Catullus then goes on, for the first time in extant literature, to point out that the ‘I’ of a poem does not necessarily represent the poet’s own life or character. A serious poet (pius poeta - one who has a duty to his poetry) must do what his art demands and, in his case, write uninhibited poems. This poem certainly is.
I’ll fuck you in the bum and in the mouth,
you fag Aurelius, Furius you ponce!
You think that, just because the poems I write
are soft and sexy, that I’ve got no pride?
A serious poet, sure, should be restrained
in person, but his poems needn’t be.
They always have, you know, more salt and spice
when they are soft and sexy, yet risqué,
and have the power to turn their readers on –
not just the young ones, but those shaggy goats
who can no longer shake their stiff old bones.
“A thousand kisses, please!” you’ve read - and think
it somehow means that I’m less of a man?
I’ll fuck you in the bum and in the mouth!
Pedicabo ego vos et irrumabo, Aureli pathice et cinaede Furi, qui me ex versiculis meis putastis, quod sunt molliculi, parum pudicum. Nam castum esse decet pium poetam ipsum, versiculos nihil necesse est; qui tum denique habent salem ac leporem, si sunt molliculi ac parum pudici, et quod pruriat incitare possunt, non dico pueris, sed his pilosis qui duros nequeunt movere lumbos. Vos, quod milia multa basiorum legistis, male me marem putatis? Pedicabo ego vos et irrumabo.



I can’t think why, but I feel that Cautullus would have been more comfortable with “up the arse” rather than “in the bum.”

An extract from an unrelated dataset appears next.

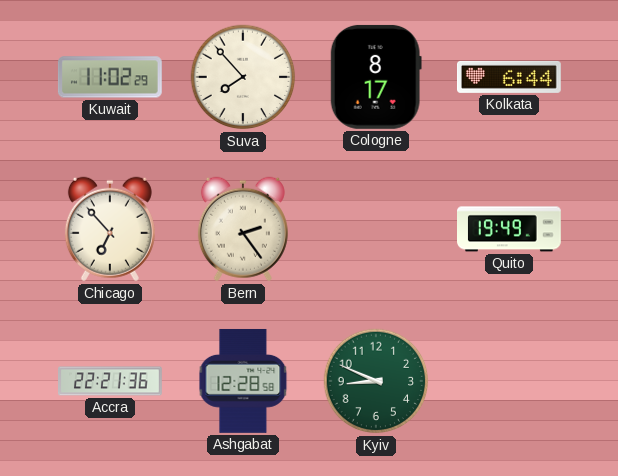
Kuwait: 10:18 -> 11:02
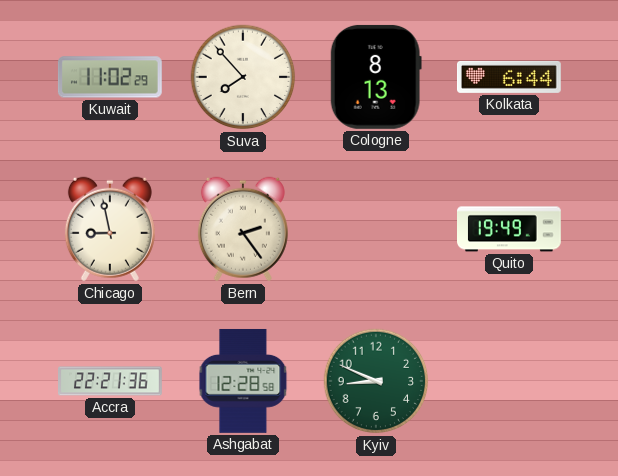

Now when Miss Dunbar set me that poem in fourth week many years ago, this would have been useful. The College Latin dictionary translated the rude words into Greek and the Greek into Latin. I had to go into a tutorial with “I want to something you and something you, you something and something”. Miss D not impressed though how a teenage convent-school-educated innocent was supposed to guess was beyond me.